-- Your objective --
Reproduce the part of the warship discussion below starting with "Big surface navies" and going on through "the Russo-Japanese war.".


    The problem is that technology is constantly evolving, and a big ship today simply makes a big target. Satelite technology means that you cannot hide. Cruise missile technology means that they can shoot at you even when you don’t know that they are there. ICBM technology means entire fleets are destroyed by an hypersonic attack for which they have no defenses at all.

    Even cruise missiles, for which the claim is that we have defenses in the form of phalanx guns, can easily overwhelm those defenses if more than, say, a half dozen are fired at once. The Milleneum 2002 war games proved that big ships are a liability against even a technologically backwards enemy. In 2002, a virtual war game fought in the persian gulf pitted our battle fleet against a rag-tag group of “insurgents” in pleasure boats and cessna aircraft. A coordinated, instantaneous assualt by these pleasure craft using old-school silkworm cruise missiles put 24 of our ships on the bottom of the gulf in less than 2 hours, and crippled twice that many. Estimated casualties would have been in the range of 20,000 souls. One of the ships “sunk” was a Nimitz class aircraft carrier.

    Big surface navies have their place, but as active devices of warfare? Not so much anymore.

  2. Iron Mauler says:

    I find a lot wrong with his essay, but I’ll say one thing: the idea of the all-big-gun battleship was not a ‘mating display’ but rather [a reaction to] the inadequacy of pre-dreadnoughts’ mixed-caliber armaments during the Russo-Japanese war.

-- Extracted material --
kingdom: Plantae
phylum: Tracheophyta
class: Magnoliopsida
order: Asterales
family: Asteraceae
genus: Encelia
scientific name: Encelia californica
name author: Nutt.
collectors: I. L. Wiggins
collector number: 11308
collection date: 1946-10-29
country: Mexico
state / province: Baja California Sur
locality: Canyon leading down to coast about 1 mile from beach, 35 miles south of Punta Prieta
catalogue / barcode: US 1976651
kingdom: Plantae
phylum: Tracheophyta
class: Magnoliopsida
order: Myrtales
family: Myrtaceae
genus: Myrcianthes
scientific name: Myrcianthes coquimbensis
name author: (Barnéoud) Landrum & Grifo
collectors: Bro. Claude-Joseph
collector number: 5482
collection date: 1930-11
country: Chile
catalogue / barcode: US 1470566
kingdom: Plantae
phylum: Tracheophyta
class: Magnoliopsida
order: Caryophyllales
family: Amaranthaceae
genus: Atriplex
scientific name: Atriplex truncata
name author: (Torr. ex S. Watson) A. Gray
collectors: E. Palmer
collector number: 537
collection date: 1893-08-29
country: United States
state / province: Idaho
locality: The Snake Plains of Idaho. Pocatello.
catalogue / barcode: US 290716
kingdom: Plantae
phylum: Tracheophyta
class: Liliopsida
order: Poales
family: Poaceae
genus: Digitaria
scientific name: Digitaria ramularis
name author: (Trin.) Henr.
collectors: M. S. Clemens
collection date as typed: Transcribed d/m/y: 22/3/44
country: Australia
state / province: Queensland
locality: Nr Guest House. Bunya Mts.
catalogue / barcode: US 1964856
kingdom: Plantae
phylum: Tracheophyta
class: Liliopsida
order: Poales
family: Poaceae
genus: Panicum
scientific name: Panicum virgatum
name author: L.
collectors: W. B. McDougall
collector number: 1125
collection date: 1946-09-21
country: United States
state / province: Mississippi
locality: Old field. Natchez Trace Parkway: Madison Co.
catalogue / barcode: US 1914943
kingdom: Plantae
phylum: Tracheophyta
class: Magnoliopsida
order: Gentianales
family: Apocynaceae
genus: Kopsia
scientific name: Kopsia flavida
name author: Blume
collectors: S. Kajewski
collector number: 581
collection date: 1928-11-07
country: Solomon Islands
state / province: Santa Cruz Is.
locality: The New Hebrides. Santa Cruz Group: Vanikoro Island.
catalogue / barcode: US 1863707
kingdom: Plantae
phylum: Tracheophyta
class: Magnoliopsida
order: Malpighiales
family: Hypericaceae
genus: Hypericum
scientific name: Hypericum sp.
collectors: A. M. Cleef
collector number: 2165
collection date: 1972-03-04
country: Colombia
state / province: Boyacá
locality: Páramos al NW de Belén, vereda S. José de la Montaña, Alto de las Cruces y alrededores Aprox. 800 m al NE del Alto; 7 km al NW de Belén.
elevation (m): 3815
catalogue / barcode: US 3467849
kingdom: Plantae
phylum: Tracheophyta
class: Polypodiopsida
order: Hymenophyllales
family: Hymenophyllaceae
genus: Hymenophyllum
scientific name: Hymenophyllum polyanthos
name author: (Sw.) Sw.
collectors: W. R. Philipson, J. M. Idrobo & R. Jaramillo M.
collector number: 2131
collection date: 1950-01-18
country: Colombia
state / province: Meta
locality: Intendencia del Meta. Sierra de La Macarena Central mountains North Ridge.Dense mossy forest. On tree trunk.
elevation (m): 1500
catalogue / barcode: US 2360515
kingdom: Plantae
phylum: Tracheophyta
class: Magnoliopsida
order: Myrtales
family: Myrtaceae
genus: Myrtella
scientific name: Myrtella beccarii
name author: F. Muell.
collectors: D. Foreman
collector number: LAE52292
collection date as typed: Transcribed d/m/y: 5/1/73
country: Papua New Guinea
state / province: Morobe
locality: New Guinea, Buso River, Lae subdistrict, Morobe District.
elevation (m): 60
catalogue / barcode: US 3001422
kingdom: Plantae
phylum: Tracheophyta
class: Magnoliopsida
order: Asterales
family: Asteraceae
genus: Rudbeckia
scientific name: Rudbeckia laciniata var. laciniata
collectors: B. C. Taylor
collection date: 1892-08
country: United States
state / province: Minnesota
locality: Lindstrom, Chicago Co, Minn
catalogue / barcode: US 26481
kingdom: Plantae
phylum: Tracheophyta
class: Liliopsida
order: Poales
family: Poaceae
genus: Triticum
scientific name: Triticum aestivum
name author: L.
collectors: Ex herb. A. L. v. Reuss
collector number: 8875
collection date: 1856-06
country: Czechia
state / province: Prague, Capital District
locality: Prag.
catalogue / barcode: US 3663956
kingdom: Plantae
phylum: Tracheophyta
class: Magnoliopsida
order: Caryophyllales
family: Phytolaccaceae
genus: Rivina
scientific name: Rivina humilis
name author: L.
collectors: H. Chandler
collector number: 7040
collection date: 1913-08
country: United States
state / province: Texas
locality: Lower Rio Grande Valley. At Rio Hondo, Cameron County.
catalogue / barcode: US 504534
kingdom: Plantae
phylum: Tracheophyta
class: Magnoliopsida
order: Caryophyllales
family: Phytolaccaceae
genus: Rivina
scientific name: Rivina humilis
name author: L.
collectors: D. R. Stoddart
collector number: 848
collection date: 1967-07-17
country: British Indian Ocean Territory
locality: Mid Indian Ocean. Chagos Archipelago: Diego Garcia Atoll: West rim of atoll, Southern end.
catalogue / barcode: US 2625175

-- Your solution --
Big surface navies have their place, but as active devices of warfare? Not so much anymore.

  2. Iron Mauler says:

    I find a lot wrong with his essay, but I’ll say one thing: the idea of the all-big-gun battleship was not a ‘mating display’ but rather [a reaction to] the inadequacy of pre-dreadnoughts’ mixed-caliber armaments during the Russo-Japanese war.